**Exercise goal:** In the records that follow, find each line with the word "knee" and copy it.

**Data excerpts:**

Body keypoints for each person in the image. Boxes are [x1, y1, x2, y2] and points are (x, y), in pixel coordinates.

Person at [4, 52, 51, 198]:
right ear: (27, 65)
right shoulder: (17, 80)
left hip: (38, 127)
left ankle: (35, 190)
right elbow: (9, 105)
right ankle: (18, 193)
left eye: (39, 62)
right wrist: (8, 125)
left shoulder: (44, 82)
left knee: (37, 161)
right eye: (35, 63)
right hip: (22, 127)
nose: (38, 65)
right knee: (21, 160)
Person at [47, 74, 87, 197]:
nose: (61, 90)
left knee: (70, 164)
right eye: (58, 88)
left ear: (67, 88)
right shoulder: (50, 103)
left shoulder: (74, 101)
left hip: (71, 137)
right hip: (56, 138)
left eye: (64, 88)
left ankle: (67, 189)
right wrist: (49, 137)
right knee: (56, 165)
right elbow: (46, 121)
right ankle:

...

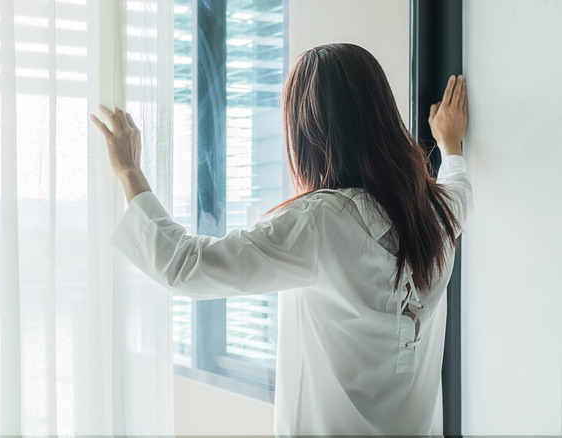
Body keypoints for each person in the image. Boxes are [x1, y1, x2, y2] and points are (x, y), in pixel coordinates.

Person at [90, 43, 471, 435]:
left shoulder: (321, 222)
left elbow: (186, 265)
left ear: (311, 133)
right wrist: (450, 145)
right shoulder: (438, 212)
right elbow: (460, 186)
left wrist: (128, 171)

**Answer area:**
left knee: (37, 161)
right knee: (21, 160)
left knee: (70, 164)
right knee: (56, 165)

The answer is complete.